**SOURCE EXCERPT:**
■ ■ ■ ■ ■

Before year end, it’s important to review whether a PTET deduction is available to you and, if so, whether it’ll make sense to claim it. This can impact other year-end tax planning strategies.

The PTET deduction may be less relevant for 2025 because the OBBBA temporarily boosts the SALT cap to $40,000 (with 1% increases each year through 2029). The higher cap is subject to phaseouts based on modified adjusted gross income (MAGI); when MAGI reaches $600,000, the $10,000 cap applies.

But the PTET deduction may still be worthwhile in some circumstances. It could pay off, for example, if an owner’s MAGI excludes the owner from benefiting from the higher cap or if an owner’s standard deduction would exceed his or her itemized deductions so the owner wouldn’t benefit from the SALT deduction.

By reducing the income passed through from the business, a PTET deduction election could also help an owner reduce his or her liability for self-employment taxes and avoid the 3.8% net investment income tax. Moreover, lower income could unlock eligibility for other tax breaks, such as deductions for rental losses and the Child Tax Credit. Bear in mind, though, that while a PTET deduction could help you qualify for the Section 199A qualified business income (QBI) deduction despite the income limit (see below), it also might reduce the size of the deduction.

QBI deduction

Eligible pass-through entity owners can deduct up to 20% of their QBI, whether they itemize deductions or take the standard deduction. QBI refers to the net amount of income, gains, deductions and losses, excluding reasonable compensation, certain investments and payments to partners for services rendered.

The deduction is subject to limitations based on taxable income and, in some cases, on W-2 wages paid and the unadjusted basis of qualified property (generally, the purchase price of tangible depreciable property held at the end of the tax year). The OBBBA expands the phase-in ranges for those limits so that more taxpayers will qualify for larger QBI deductions beginning in 2026.

■ ■ ■ ■ ■

**DATASET:**

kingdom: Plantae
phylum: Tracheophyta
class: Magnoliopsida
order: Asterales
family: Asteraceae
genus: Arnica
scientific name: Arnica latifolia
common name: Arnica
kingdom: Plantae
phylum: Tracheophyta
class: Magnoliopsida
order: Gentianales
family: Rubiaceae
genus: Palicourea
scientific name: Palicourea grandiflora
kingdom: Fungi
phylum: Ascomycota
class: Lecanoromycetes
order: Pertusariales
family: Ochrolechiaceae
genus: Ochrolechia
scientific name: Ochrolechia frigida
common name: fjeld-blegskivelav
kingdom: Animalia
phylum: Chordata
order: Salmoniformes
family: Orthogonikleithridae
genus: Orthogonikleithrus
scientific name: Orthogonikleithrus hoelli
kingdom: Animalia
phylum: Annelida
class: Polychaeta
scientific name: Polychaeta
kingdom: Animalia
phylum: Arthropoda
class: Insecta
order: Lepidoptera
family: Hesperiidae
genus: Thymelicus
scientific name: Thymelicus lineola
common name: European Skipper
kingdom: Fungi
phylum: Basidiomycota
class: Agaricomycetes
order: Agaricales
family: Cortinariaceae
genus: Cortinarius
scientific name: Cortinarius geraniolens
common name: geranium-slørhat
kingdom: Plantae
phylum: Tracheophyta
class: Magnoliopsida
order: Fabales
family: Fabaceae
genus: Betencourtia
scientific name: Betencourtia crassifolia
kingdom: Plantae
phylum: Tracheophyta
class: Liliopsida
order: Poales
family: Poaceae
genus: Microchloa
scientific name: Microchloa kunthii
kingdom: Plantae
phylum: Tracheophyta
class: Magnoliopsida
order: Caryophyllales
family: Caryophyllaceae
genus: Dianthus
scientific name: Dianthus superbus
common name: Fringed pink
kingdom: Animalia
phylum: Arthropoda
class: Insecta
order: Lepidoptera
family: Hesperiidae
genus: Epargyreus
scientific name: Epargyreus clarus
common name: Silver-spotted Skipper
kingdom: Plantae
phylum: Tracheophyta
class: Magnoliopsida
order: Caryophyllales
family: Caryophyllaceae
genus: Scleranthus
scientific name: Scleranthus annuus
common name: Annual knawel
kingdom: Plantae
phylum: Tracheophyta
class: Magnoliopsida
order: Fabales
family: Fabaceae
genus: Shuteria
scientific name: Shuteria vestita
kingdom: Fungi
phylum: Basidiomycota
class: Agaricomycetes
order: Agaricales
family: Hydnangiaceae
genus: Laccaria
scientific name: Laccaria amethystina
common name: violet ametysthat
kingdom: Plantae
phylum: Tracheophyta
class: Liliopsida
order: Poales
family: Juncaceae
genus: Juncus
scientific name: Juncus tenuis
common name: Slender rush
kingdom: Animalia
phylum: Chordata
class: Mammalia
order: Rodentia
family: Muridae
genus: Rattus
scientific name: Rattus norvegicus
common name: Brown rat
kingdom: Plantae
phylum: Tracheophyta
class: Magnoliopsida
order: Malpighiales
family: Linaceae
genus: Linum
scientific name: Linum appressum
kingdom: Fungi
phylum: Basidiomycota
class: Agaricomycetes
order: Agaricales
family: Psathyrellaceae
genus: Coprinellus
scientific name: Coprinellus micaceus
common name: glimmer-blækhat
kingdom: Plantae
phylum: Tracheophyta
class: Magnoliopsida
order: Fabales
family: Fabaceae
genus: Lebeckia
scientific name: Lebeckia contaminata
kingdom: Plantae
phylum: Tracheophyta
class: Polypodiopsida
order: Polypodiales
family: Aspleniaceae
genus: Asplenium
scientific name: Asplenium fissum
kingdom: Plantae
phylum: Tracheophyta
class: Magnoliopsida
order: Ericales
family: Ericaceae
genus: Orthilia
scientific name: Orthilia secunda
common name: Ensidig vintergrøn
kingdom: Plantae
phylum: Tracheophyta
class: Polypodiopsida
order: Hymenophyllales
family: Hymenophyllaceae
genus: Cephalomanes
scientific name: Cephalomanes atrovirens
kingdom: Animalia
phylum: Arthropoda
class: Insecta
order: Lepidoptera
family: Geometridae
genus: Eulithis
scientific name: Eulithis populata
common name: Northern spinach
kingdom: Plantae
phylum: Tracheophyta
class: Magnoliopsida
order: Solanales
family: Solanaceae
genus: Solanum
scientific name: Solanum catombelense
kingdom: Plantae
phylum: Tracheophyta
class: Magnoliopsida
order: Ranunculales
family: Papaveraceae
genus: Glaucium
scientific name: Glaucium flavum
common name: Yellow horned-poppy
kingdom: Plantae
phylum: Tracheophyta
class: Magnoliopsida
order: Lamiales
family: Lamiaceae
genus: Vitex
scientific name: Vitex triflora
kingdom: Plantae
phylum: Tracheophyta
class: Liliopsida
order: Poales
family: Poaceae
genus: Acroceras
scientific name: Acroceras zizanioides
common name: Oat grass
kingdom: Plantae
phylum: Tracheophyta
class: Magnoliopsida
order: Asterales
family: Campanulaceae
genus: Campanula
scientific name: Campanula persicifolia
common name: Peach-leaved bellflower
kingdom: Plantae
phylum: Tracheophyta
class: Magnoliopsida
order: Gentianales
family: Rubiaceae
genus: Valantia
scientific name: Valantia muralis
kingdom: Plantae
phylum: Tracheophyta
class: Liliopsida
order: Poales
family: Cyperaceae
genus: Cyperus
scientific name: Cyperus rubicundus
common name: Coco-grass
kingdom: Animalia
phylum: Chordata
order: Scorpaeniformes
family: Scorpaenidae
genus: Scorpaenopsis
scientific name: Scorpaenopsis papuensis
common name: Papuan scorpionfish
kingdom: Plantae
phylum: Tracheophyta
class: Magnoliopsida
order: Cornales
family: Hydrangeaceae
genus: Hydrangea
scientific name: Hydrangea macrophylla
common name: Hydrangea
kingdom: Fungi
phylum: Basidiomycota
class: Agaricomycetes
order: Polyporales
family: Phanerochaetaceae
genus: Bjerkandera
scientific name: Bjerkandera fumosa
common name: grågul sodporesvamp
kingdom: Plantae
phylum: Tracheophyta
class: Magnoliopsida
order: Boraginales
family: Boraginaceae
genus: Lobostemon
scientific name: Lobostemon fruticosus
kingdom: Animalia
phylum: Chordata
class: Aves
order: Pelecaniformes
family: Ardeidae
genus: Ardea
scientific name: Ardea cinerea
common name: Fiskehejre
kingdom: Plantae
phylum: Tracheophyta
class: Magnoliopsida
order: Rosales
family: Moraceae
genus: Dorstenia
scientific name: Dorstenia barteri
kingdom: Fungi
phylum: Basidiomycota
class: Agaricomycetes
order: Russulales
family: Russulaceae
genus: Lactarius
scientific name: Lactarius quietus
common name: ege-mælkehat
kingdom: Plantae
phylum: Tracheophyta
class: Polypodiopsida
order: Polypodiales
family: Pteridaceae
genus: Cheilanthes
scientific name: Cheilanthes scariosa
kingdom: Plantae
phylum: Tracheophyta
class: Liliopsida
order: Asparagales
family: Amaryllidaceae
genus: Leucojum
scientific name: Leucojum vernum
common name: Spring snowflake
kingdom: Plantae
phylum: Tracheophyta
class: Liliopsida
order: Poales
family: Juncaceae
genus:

■ ■ ■ ■ ■

**EXERCISE REQUIREMENTS:**
1/ List every dollar amount and percentage that appears in the tax-planning passage.
2/ Resume the tax-planning passage from the point at which it stops.
The records are separate material and have no connection to the tax-planning passage.

**TASK RESULTS:**
1/ $40,000; 1%; $600,000; $10,000; 3.8%; 20%

2/
In the meantime, you can still take steps to increase your QBI deduction for 2025. For example, if your income might be high enough that you’ll be subject to the W-2 wage or qualified property limit, you could increase your W-2 wages or purchase qualified property. Timing tactics — generally, accelerating expenses into this year and deferring income into 2026 — might also help you avoid income limits on the deduction.

Research and experimental deduction

The OBBBA makes welcome changes to the research and experimental (R&E) deduction. It allows businesses to capitalize domestic Section 174 costs and amortize them over five years beginning in 2025.

It also permits “small businesses” (those with average annual gross receipts of $31 million or less for the previous three tax years) to claim the R&E deduction retroactive to 2022. And businesses of any size that incurred domestic R&E expenses in 2022 through 2024 can elect to accelerate the remaining deductions over either a one- or two-year period.

You don’t necessarily need to take steps before year end to benefit from these changes. But it’s important to consider how claiming larger R&E deductions on your 2025 return could impact your overall year-end planning strategies.

It’s also a good idea to start thinking about how you’ll approach the R&E expense deduction on your 2025 tax return. For example, it might make more sense to continue to amortize your qualified R&E expenses. You also should determine if it would be beneficial to recover remaining unamortized R&E expenses in 2025 or prorate the expenses across 2025 and 2026. And if you’re eligible to claim retroactive deductions, review your R&E expenses for 2022 through 2024 to decide whether it would be beneficial to do so.

Don’t delay

We’ve focused on year-end strategies affected by the OBBBA, but there are also strategies not significantly impacted by it that are still valuable. One example is accelerating deductible expenses into 2025 and deferring income to 2026 (or doing the opposite if you expect to be in a higher tax bracket next year). Another is increasing retirement plan contributions (or setting up a retirement plan if you don’t have one).

Now is the time to execute the last-minute strategies that will trim your business’s 2025 taxes. FMD can help you identify the ones that fit your situation.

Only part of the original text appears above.